Above, note that Fed reserves increased by $610 billion for the duration of QE2 through the week ending June 1 (and by another $70 billion in the week ending June 8, although since we only have bank cash data through June 1, we use the former number, although we are certain that the bulk of this incremental cash once again went to foreign financial institutions).
By comparison, how did cash held by U.S. banks fare as a result of QE2? Not well.
Cash balances at small and large U.S. domestic banks did not increase to the same extent as cash at foreign banks; as was the case with QE1, most of the dollars created by QE2 went to foreign banks. This is the curse of the dollar as the world reserve currency.
With the powerful Eurodollar market and near-zero domestic interest rates, the Federal Reserve has become a rather impotent domestic central bank as the recovering U.S. economy continues to struggle in a liquidity trap and the dollar chases yield elsewhere.
The dollar hegemony has become increasingly fiscally and monetarily unsustainable to the US itself.
The dollar hegemony will come to an end by either a forceful market correction or a knowingly gradual reconstruction of global reserve currency system. The best candidate in this reconstruction is Euro.

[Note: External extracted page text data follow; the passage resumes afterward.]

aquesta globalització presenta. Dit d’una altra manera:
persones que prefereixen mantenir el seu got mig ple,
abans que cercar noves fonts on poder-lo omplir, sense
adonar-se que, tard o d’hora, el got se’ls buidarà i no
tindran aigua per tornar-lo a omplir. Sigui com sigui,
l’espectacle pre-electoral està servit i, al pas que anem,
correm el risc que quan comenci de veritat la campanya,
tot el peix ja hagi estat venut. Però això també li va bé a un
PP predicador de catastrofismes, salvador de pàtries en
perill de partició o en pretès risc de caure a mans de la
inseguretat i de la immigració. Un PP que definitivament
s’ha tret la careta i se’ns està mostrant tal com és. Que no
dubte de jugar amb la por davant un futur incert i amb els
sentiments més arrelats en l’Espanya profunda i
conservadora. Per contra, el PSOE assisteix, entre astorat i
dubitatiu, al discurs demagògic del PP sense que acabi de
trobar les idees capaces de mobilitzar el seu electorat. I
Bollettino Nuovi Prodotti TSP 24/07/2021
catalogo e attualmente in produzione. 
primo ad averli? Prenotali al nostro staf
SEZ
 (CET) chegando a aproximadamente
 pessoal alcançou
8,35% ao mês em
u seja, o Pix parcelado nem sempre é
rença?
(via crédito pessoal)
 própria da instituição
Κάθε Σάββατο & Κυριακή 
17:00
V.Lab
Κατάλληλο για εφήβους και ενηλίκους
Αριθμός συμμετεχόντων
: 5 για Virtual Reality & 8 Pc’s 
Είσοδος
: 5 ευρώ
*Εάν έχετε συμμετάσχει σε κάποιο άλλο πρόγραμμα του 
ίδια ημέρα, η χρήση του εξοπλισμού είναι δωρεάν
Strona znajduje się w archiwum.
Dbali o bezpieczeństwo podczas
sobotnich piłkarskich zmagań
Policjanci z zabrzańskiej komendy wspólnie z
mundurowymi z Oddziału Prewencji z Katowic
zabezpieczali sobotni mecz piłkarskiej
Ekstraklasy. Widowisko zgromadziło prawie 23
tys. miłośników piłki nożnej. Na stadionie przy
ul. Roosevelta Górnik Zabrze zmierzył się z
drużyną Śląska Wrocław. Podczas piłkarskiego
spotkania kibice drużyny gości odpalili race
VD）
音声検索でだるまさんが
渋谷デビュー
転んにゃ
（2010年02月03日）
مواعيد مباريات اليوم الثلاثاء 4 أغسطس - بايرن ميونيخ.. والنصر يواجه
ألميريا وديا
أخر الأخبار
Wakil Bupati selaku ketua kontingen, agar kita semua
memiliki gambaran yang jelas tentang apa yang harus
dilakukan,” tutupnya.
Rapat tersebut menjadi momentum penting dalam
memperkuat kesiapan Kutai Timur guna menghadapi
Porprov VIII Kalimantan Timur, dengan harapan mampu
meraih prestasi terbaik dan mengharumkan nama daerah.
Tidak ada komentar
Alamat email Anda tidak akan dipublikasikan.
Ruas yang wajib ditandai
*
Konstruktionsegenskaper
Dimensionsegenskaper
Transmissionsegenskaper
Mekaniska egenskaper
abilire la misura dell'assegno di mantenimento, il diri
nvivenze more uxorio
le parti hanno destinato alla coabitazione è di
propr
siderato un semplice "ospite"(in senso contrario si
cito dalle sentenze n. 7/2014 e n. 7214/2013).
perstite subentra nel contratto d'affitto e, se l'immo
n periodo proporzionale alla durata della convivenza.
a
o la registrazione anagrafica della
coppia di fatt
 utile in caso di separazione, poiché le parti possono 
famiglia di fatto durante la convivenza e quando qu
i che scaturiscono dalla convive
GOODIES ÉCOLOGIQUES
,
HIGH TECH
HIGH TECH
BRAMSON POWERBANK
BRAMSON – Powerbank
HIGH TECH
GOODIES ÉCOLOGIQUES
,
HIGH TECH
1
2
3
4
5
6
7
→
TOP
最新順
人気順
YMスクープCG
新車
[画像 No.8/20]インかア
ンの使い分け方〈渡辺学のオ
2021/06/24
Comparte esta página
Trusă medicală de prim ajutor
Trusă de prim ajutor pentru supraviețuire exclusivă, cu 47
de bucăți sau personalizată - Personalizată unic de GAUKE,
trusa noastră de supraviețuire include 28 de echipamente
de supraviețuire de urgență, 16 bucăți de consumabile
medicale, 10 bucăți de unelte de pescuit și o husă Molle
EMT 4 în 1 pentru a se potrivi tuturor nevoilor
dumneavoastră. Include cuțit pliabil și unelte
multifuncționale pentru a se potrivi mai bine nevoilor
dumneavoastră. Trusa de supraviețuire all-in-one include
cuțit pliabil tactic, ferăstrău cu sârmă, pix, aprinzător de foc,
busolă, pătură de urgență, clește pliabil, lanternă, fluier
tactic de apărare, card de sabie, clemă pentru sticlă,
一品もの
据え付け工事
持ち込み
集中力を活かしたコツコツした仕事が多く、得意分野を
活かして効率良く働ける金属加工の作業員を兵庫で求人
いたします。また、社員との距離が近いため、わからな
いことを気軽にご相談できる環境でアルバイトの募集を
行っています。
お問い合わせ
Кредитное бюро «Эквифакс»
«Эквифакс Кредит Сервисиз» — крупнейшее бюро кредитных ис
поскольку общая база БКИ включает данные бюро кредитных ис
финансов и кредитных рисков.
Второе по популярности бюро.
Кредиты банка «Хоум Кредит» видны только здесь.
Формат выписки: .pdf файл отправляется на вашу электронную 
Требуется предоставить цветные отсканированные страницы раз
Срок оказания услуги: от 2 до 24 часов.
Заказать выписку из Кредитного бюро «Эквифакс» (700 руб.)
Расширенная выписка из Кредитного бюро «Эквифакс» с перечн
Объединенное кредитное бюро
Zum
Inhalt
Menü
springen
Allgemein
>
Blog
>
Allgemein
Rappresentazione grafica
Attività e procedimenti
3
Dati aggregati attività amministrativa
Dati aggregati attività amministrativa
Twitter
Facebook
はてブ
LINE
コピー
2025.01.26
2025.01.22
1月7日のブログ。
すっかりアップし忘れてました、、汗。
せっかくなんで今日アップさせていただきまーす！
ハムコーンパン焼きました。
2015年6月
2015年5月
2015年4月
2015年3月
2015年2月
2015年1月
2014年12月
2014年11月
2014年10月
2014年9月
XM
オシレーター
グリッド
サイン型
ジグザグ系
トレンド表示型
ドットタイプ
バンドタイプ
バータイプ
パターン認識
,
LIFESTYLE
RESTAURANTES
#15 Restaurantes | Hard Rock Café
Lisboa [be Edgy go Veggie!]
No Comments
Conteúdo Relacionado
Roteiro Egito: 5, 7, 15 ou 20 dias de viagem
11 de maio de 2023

It is of course possible that Europe will survive its current sovereign debt crisis, but it is difficult to imagine that the currency of a continent so battered will be strong enough to replace the dollar at the world’s reserve currency any time in the near- or medium-term — though stranger things have happened.
For the foreseeable future, RMB has no way joined in the race to be a world reserve currency in a foreseeable future and at best it can act as a regional invoicing currency among trading partners, because China has some insurmountable flaws when it comes to the candidacy of a world reserve currency: a political structure sharing no aspiration with the democratic economies, powerful state control on the economic issues, over-manipulated exchange rate, impotent law system to protect property rights, and fragile diplomatic relationships with many trading partners.
In the absence of a meaningful alternative, the global currency system will in all likelihood continue to hobble along using the wounded dollar until the final day of reckoning.